Mandalay Resources (TSX: MND) – 257.2% (5-Year CAGR)

Mandalay has a producing gold mine in Sweden, a silver-gold mine in Chile, a gold-antimony mine in Australia, as well as a development project in Chile. The company intends to acquire assets only at a deep discount, at or near the bottom of the resource cycle.

During the past five years, Mandalay has increased its annual gold equivalent production nearly 10 fold to approximately 155,000 ounces. In 2014, the company reported revenue of $184.6 million, up from $166.9 million in 2013.

Mandalay is profitable and even has a dividend policy, currently distributing an annualized payout of 6% of gross revenue. Its stock, therefore, has a dividend yield of 5.4% based on its present market price of $0.90 a share. Mandalay Resources shares have returned about 235% over the past five years.

Western Energy Services (TSX: WRG) – 142.6% (5-Year CAGR)

Western Energy Services Corp. is an oilfield service company that provides contract drilling services through Horizon Drilling in Canada and Stoneham Drilling Corporation in the United States, in addition to well servicing and rental services. It is the sixth largest drilling company in Canada.

Western Energy Services’ 2014 operating revenue totaled $474.1 million, a 34% increase from 2013. Its stock has a current dividend yield of about 4.7% based on a $6.23 market price and approximately 75 million shares outstanding.

And despite the recent slide in oil prices, Western Energy Services says it is well positioned to manage the current slowdown in activity from its customers and it intends to maintain a “sustainable dividend.” The company’s five-year stock performance has been hurt by the weakness in the energy sector during the past year but has still managed a 25% gain, excluding dividends.

Silver Standard Resources (TSX: SSO) – 124.2% (5-Year CAGR)

Silver Standard has two producing mines: the Pirquitas silver/zinc mine in Argentina and the Marigold gold mine in Nevada, as well as development and exploration assets throughout North and South America. The company is generating free cash flow and currently has about $185 million in cash in addition to $105 million in securities, which includes shares of Pretium Resources and Argonaut Gold.

Silver Standard’s 2014 revenue increased to $300.1 million from $174.7 million in 2013, while its net loss for the year narrowed to $126.4 million from $230.0 million. Its five-year share price performance, however, has been one to forget, much like many of its peers in the precious metals space.

Turquoise Hill Resources (TSX: TRQ) – 123.0% (5-Year CAGR)

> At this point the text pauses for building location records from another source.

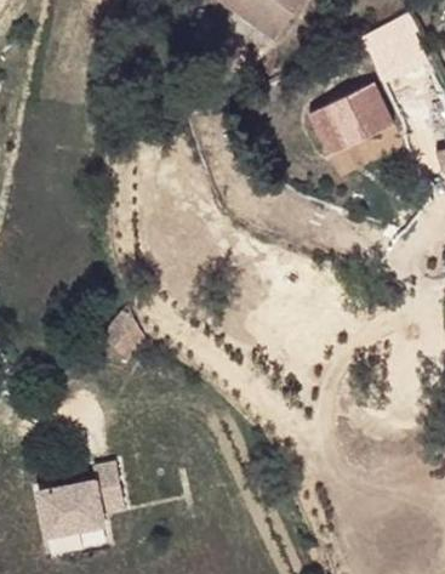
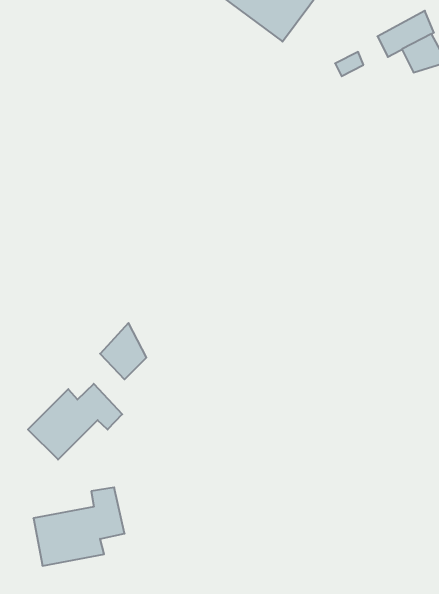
building: [308,81,394,155] -> none
building: none -> [28,384,122,460]

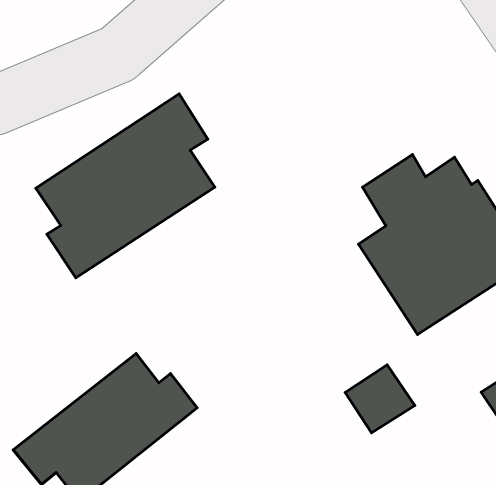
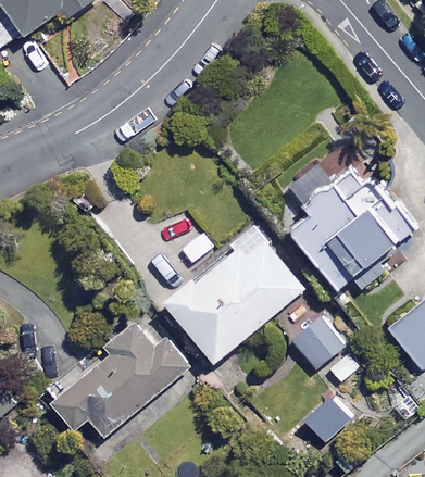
building: [36,94,215,278] -> none
building: none -> [166,241,303,361]

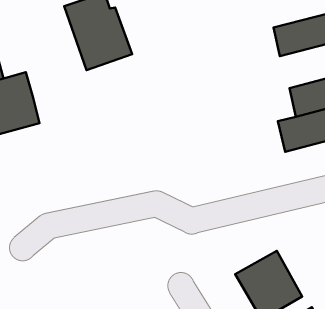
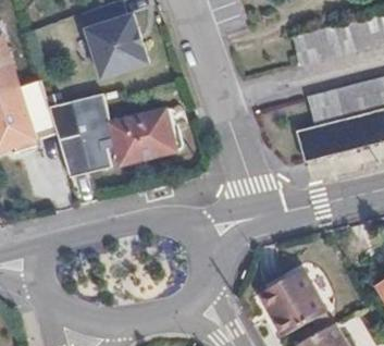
building: none -> [48,95,174,178]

Turquoise Hill owns a 66% interest in the Oyu Tolgoi copper-gold-silver mine in Mongolia and recently divested its stake in coal miner SouthGobi Resources.

In 2014, Oyu Tolgoi produced 148,400 tonnes of copper and 589,000 ounces of gold in concentrates compared to 76,700 tonnes of copper and 157,000 ounces of gold in concentrates in 2013. Turquoise Hill recorded net revenue of approximately $1.6 billion in 2014 (Oyu Tolgoi’s first full year of operation), compared with $52 million in 2013, while it swung to a profit of $31.8 million from a loss of $112.0 million.

Turquoise Hill had cash and cash equivalents of $862.8 million as of December 31, 2014. The company’s five-year stock price performance, though, reflects the slump in the natural resource space over the past few years.